* Document excerpt:
"""
The government has reduced proposals for the minimum amount of income which must be drawn from an Alternatively Secured Pension from 65% to 55% of a comparable annuity for a 75 year old, but has retained the unauthorised payment charges on funds left over when a member dies.
However, in Budget Note 19 (BN19), the government says following consultation with industry, there will be special rules for scheme members who cannot be traced at age 75 who at the moment are automatically placed in ASP.
In addition, the document confirms the new tax charges, which will be included in full in the Finance Bill 2007, will not affect funds where the member or dependent dies before the 5 April 2007 - a change from the Pre-Budget cut-off date of 6 December 2006.
Despite industry campaigns, the government has refused to remove the unauthorised payment charge, however it says the Finance Act 2004 will be amended to ensure “the scheme sanction charge may be discharged where it would not be just and reasonable to apply it in certain circumstances where there has been a failure to operate the minimum income requirement”.
"""
* Given records:
"""
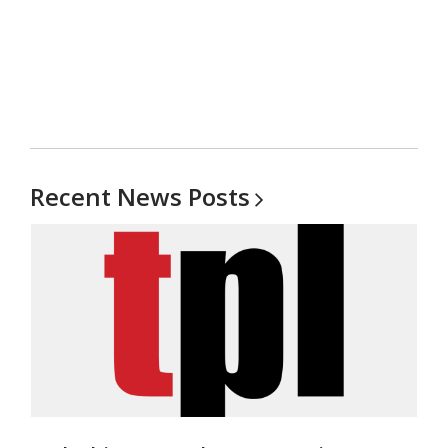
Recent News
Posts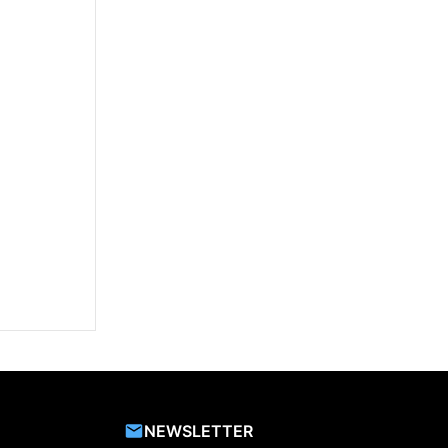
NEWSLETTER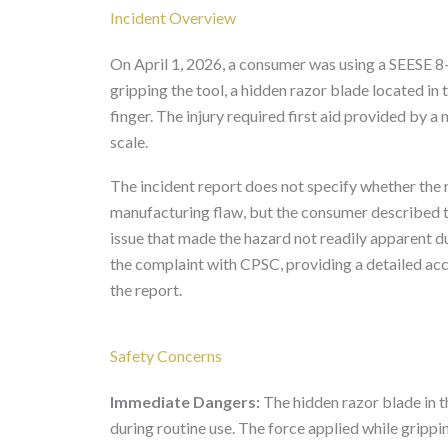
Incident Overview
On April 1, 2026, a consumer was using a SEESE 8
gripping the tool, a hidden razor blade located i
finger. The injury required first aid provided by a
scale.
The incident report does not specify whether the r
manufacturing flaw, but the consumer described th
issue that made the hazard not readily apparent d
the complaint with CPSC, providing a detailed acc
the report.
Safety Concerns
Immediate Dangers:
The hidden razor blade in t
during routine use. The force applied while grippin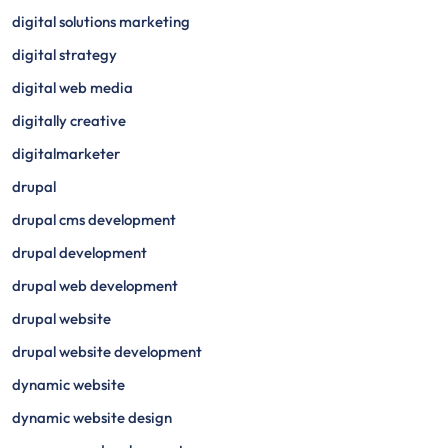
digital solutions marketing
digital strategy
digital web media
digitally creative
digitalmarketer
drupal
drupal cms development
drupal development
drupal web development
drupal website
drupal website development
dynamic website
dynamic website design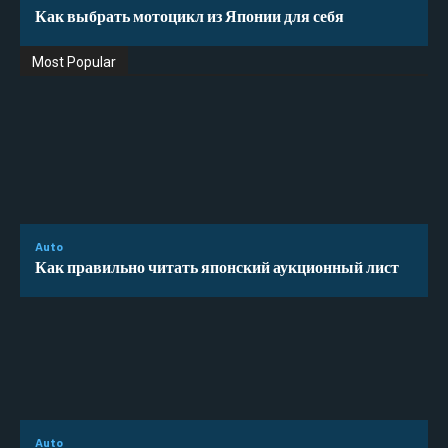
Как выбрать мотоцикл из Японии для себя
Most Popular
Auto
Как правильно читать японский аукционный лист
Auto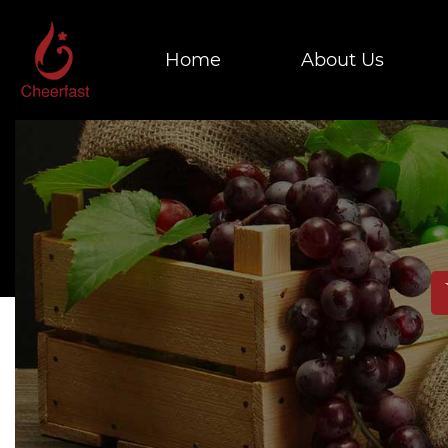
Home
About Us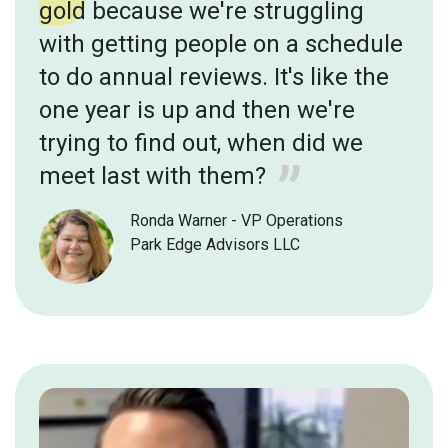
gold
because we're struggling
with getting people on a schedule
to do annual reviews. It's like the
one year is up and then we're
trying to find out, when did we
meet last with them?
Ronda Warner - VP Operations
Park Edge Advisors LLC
"""
In the text on Alternatively Secured Pensions above, what share of a comparable annuity for a 75 year old is the reduced proposal for the minimum income that must be drawn? Please answer in one sentence.

The reduced proposal sets the minimum at 55% of a comparable annuity for a 75 year old, down from 65%.